Human pose images with coordinates
• • • •
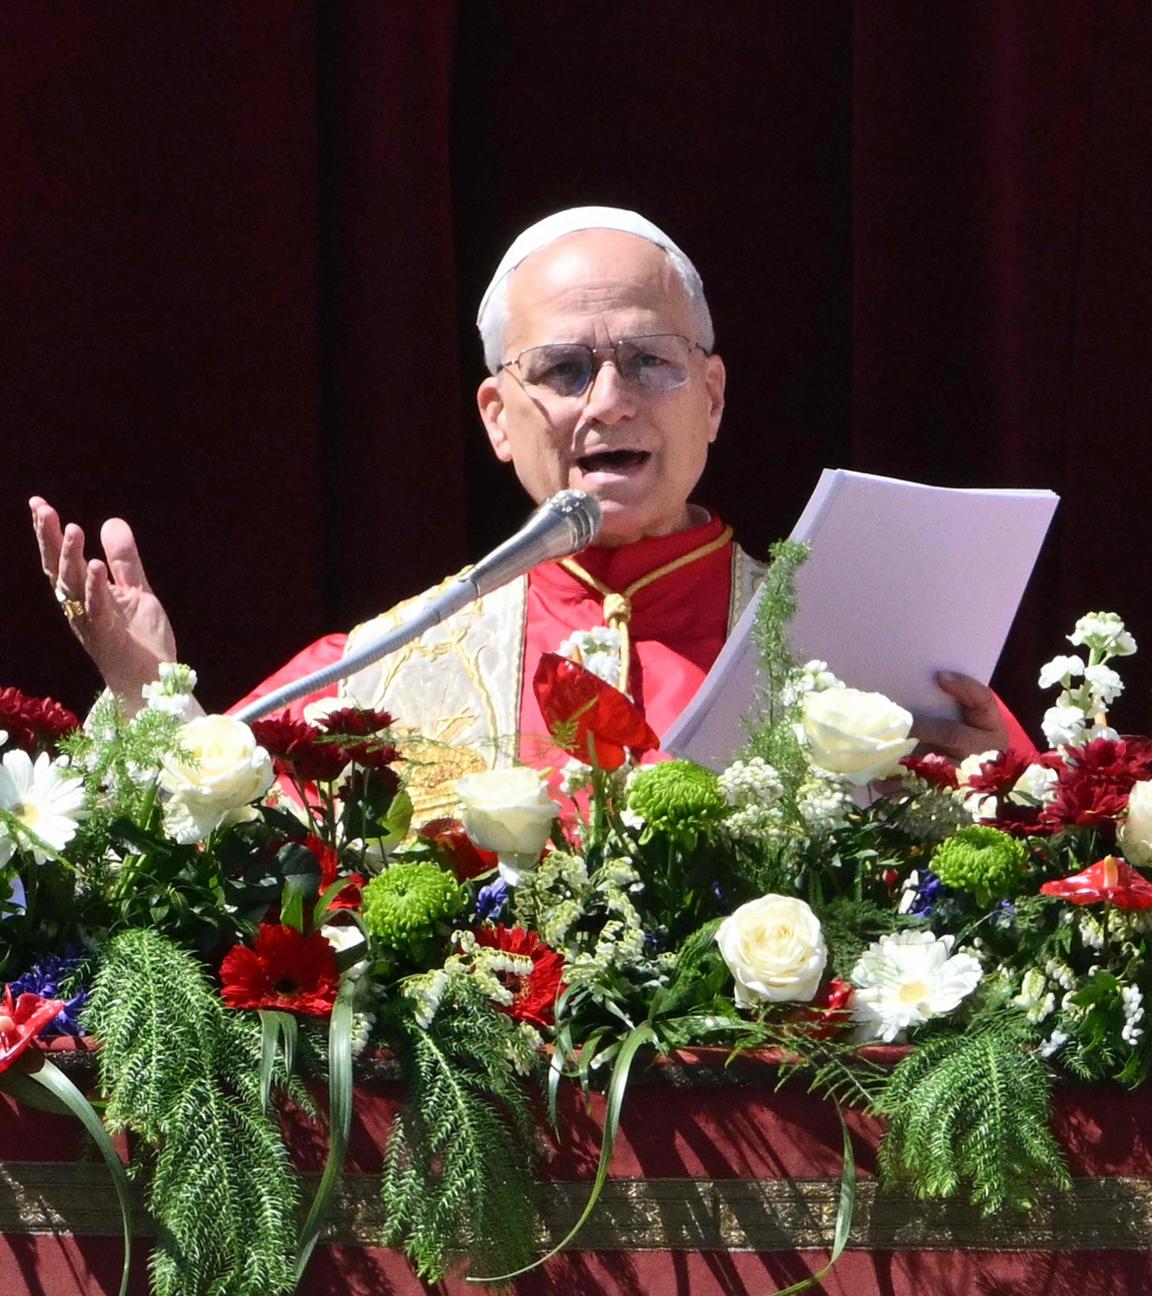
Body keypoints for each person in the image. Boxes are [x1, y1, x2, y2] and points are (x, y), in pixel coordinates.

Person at [30, 207, 1027, 808]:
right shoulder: (399, 661)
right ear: (499, 419)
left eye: (649, 361)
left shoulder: (850, 647)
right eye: (561, 369)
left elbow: (1040, 866)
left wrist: (993, 783)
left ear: (714, 397)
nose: (608, 400)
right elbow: (217, 831)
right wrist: (148, 699)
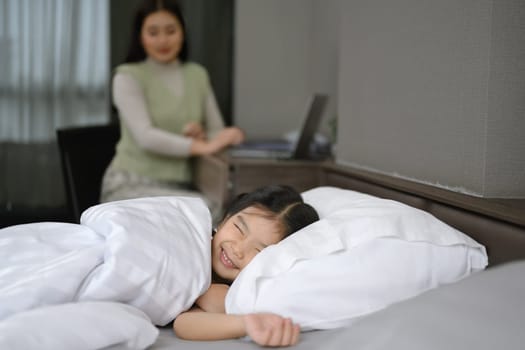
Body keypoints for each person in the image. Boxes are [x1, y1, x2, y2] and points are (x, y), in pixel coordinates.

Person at [100, 0, 244, 218]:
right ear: (140, 36)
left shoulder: (197, 75)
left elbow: (216, 131)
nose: (163, 40)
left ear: (182, 32)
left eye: (171, 31)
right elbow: (145, 137)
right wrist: (201, 146)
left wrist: (209, 136)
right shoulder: (127, 76)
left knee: (233, 206)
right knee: (209, 211)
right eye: (153, 32)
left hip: (185, 186)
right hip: (129, 184)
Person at [173, 184, 320, 347]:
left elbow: (183, 324)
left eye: (258, 250)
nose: (238, 249)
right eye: (238, 228)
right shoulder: (195, 237)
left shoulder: (235, 294)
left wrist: (246, 324)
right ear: (225, 219)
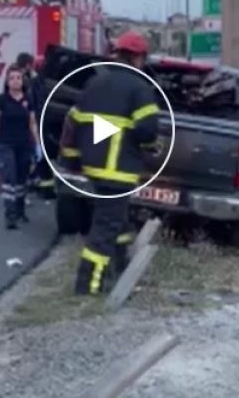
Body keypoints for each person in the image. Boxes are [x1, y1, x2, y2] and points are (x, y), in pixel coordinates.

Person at [58, 32, 160, 295]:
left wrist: (70, 159)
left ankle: (119, 266)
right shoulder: (140, 88)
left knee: (117, 222)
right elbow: (147, 130)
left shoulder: (94, 83)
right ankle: (87, 287)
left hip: (92, 168)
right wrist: (149, 146)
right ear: (137, 57)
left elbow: (75, 122)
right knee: (103, 229)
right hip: (119, 170)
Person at [0, 66, 42, 229]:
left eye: (18, 77)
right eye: (12, 78)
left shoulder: (28, 100)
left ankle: (20, 211)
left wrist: (38, 145)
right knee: (9, 178)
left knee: (21, 179)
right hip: (6, 144)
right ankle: (10, 215)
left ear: (22, 80)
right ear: (7, 81)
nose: (15, 81)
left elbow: (32, 124)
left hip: (24, 145)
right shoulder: (1, 100)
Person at [29, 54, 57, 200]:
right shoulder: (51, 82)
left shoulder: (33, 83)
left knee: (42, 157)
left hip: (39, 124)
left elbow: (31, 105)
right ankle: (46, 188)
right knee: (47, 158)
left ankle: (43, 186)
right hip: (48, 124)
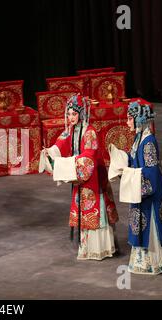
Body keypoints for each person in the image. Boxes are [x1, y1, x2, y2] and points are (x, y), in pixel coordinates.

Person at [42, 94, 119, 260]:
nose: (70, 118)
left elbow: (89, 156)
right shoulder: (71, 129)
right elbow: (60, 143)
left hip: (92, 176)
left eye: (74, 114)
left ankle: (99, 248)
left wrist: (71, 164)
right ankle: (87, 247)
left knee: (93, 208)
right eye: (68, 114)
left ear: (81, 114)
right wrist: (50, 151)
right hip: (79, 172)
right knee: (83, 208)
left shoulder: (89, 132)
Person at [111, 101, 162, 274]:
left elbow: (152, 173)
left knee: (151, 224)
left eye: (129, 119)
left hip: (149, 192)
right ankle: (146, 262)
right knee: (141, 223)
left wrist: (131, 176)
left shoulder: (148, 142)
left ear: (139, 120)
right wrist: (120, 157)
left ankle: (155, 262)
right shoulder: (139, 137)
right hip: (140, 187)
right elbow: (135, 160)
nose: (127, 122)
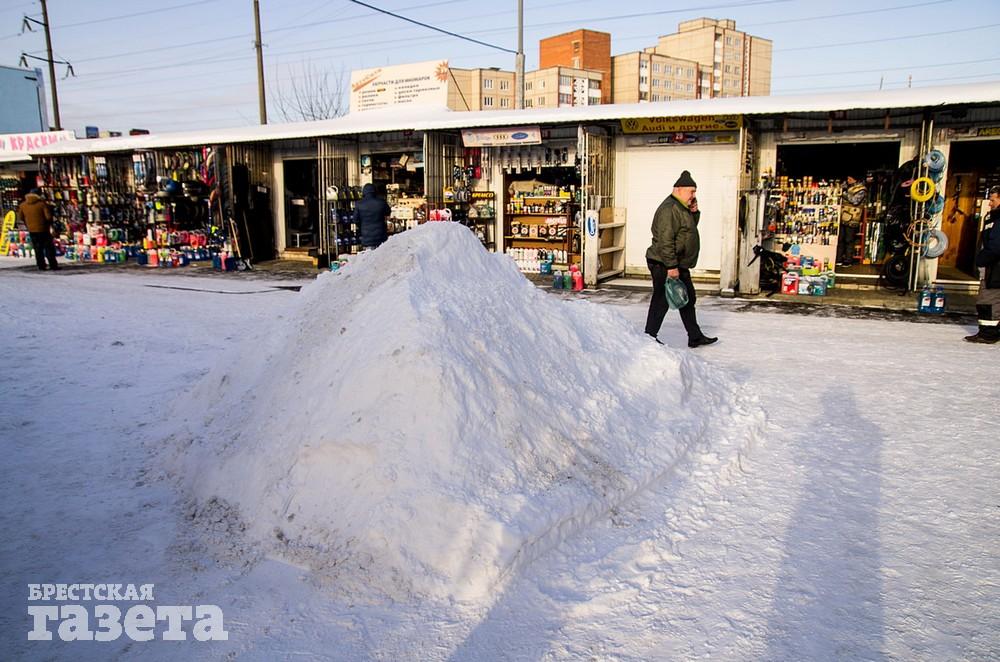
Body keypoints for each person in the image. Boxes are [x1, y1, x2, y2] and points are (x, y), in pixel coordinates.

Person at [645, 170, 717, 348]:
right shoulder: (669, 209)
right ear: (678, 189)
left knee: (687, 298)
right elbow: (666, 240)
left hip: (677, 262)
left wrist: (695, 212)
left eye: (695, 192)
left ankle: (695, 336)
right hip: (664, 262)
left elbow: (688, 230)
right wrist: (671, 266)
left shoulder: (681, 207)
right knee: (661, 300)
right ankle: (649, 337)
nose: (693, 195)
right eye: (691, 191)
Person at [965, 184, 1000, 344]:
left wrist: (981, 260)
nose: (990, 203)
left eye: (993, 200)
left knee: (988, 300)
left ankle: (988, 334)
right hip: (992, 267)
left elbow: (995, 246)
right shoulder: (992, 217)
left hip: (995, 269)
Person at [17, 188, 60, 271]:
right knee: (48, 247)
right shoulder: (42, 204)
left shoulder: (23, 205)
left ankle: (41, 265)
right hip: (43, 229)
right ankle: (53, 265)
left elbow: (20, 217)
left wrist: (28, 223)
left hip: (32, 230)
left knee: (38, 248)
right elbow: (48, 217)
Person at [837, 175, 867, 266]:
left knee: (849, 239)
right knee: (840, 238)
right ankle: (838, 258)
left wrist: (844, 194)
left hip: (853, 217)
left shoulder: (861, 189)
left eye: (850, 179)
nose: (848, 180)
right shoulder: (846, 187)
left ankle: (848, 260)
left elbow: (855, 200)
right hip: (843, 216)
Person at [353, 183, 391, 250]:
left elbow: (355, 219)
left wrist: (362, 226)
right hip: (381, 235)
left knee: (369, 257)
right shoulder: (381, 202)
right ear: (375, 191)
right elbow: (388, 212)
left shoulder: (359, 204)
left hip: (366, 236)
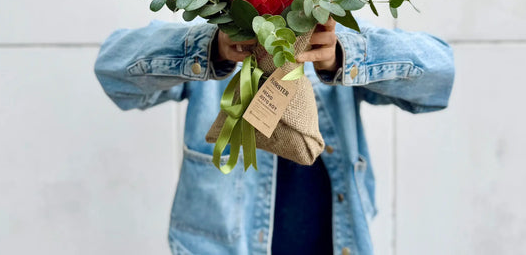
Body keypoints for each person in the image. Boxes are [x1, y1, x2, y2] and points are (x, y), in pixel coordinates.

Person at [94, 18, 454, 255]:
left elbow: (440, 77)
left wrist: (344, 53)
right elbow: (112, 68)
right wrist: (209, 49)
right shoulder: (221, 46)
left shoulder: (327, 45)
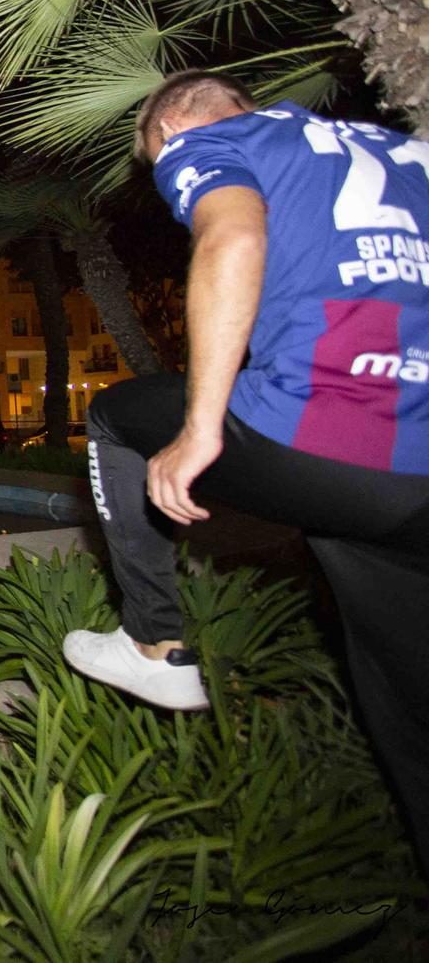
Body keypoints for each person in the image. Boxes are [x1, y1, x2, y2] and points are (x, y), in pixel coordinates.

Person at [64, 71, 429, 866]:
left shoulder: (207, 138)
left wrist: (201, 425)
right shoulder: (410, 153)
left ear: (172, 128)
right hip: (411, 483)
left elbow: (232, 237)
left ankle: (156, 643)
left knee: (116, 417)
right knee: (408, 714)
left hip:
• • • •
**Activity**
Send back the data above verbatim, leaving out its pictures.

**Answer to this problem**
Body keypoints for each person in the image. Boxes are [x1, y1, x2, y2] and points are (x, y), in pixel coordinates.

Person at [30, 207, 1027, 808]:
right shoulder: (399, 661)
right ear: (499, 419)
left eye: (649, 361)
left shoulder: (850, 647)
right eye: (561, 369)
left elbow: (1040, 866)
left wrist: (993, 783)
left ear: (714, 397)
nose: (608, 400)
right elbow: (217, 831)
right wrist: (148, 699)
Body keypoints for each person in the image. Boxes are [x1, y1, x2, y2] and points are (x, y), in pixel coordinates.

Person at [100, 0, 244, 218]:
right ear: (140, 36)
left shoulder: (197, 75)
left elbow: (216, 131)
nose: (163, 40)
left ear: (182, 32)
left eye: (171, 31)
right elbow: (145, 137)
right wrist: (201, 146)
left wrist: (209, 136)
right shoulder: (127, 76)
left knee: (233, 206)
right knee: (209, 211)
right eye: (153, 32)
left hip: (185, 186)
right hip: (129, 184)
Person at [173, 184, 320, 347]:
left elbow: (183, 324)
left eye: (258, 250)
nose: (238, 249)
right eye: (238, 228)
right shoulder: (195, 237)
left shoulder: (235, 294)
left wrist: (246, 324)
right ear: (225, 219)
Body keypoints for each person in the image. Boxes are [x1, y1, x2, y2] and points are (x, y), in pixel coordinates.

Person at [58, 32, 160, 295]:
left wrist: (70, 159)
left ankle: (119, 266)
right shoulder: (140, 88)
left knee: (117, 222)
right elbow: (147, 130)
left shoulder: (94, 83)
right ankle: (87, 287)
left hip: (92, 168)
right wrist: (149, 146)
right ear: (137, 57)
left elbow: (75, 122)
right knee: (103, 229)
right hip: (119, 170)
Person at [0, 66, 42, 229]:
left eye: (18, 77)
right eye: (12, 78)
left shoulder: (28, 100)
left ankle: (20, 211)
left wrist: (38, 145)
right knee: (9, 178)
left knee: (21, 179)
right hip: (6, 144)
right ankle: (10, 215)
left ear: (22, 80)
right ear: (7, 81)
nose: (15, 81)
left elbow: (32, 124)
left hip: (24, 145)
right shoulder: (1, 100)
Person at [29, 54, 57, 200]:
right shoulder: (51, 82)
left shoulder: (33, 83)
left knee: (42, 157)
left hip: (39, 124)
left elbow: (31, 105)
right ankle: (46, 188)
right knee: (47, 158)
left ankle: (43, 186)
right hip: (48, 124)
Body keypoints for each person in the image. Boxes are [x1, y1, x2, y2] and points are (x, y), in pixel coordinates.

Person at [42, 94, 119, 260]:
nose: (70, 118)
left elbow: (89, 156)
right shoulder: (71, 129)
right elbow: (60, 143)
left hip: (92, 176)
left eye: (74, 114)
left ankle: (99, 248)
left wrist: (71, 164)
right ankle: (87, 247)
left knee: (93, 208)
right eye: (68, 114)
left ear: (81, 114)
right wrist: (50, 151)
right hip: (79, 172)
right knee: (83, 208)
left shoulder: (89, 132)
Person at [111, 101, 162, 274]:
left elbow: (152, 173)
left knee: (151, 224)
left eye: (129, 119)
left hip: (149, 192)
right ankle: (146, 262)
right knee: (141, 223)
left wrist: (131, 176)
left shoulder: (148, 142)
left ear: (139, 120)
right wrist: (120, 157)
left ankle: (155, 262)
right shoulder: (139, 137)
right hip: (140, 187)
right elbow: (135, 160)
nose: (127, 122)
Body keypoints for each person in the image. Boxes are [x1, y1, x2, y2] and points are (x, y), in pixel coordinates.

Person at [645, 170, 717, 348]:
right shoulder: (669, 209)
right ear: (678, 189)
left knee: (687, 298)
right elbow: (666, 240)
left hip: (677, 262)
left wrist: (695, 212)
left eye: (695, 192)
left ankle: (695, 336)
right hip: (664, 262)
left elbow: (688, 230)
right wrist: (671, 266)
left shoulder: (681, 207)
right knee: (661, 300)
right ankle: (649, 337)
nose: (693, 195)
right eye: (691, 191)
Person at [965, 184, 1000, 344]:
left wrist: (981, 260)
nose: (990, 203)
left eye: (993, 200)
left knee: (988, 300)
left ankle: (988, 334)
right hip: (992, 267)
left elbow: (995, 246)
right shoulder: (992, 217)
left hip: (995, 269)
Person at [17, 188, 60, 271]:
right knee: (48, 247)
right shoulder: (42, 204)
left shoulder: (23, 205)
left ankle: (41, 265)
right hip: (43, 229)
right ankle: (53, 265)
left elbow: (20, 217)
left wrist: (28, 223)
left hip: (32, 230)
left knee: (38, 248)
right elbow: (48, 217)
Person at [837, 175, 867, 266]:
left knee: (849, 239)
right knee: (840, 238)
right ankle: (838, 258)
left wrist: (844, 194)
left hip: (853, 217)
left shoulder: (861, 189)
left eye: (850, 179)
nose: (848, 180)
right shoulder: (846, 187)
left ankle: (848, 260)
left elbow: (855, 200)
right hip: (843, 216)
Person at [353, 183, 391, 250]:
left elbow: (355, 219)
left wrist: (362, 226)
right hip: (381, 235)
left knee: (369, 257)
right shoulder: (381, 202)
right ear: (375, 191)
right elbow: (388, 212)
left shoulder: (359, 204)
left hip: (366, 236)
Body keypoints for each person in the image. Boxes are [x1, y1, x2, y2] and points are (x, y), in pixel coordinates.

Person at [94, 18, 454, 255]:
left elbow: (440, 77)
left wrist: (344, 53)
right elbow: (112, 68)
right wrist: (209, 49)
right shoulder: (221, 46)
left shoulder: (327, 45)
Body keypoints for each person in the image. Boxes are [x1, y1, x2, y2] and points are (x, y), in pixel coordinates.

Person at [64, 71, 429, 866]:
left shoulder: (207, 138)
left wrist: (201, 425)
right shoulder: (410, 153)
left ear: (172, 128)
right hip: (411, 483)
left elbow: (232, 237)
left ankle: (156, 643)
left knee: (116, 417)
right knee: (408, 714)
left hip:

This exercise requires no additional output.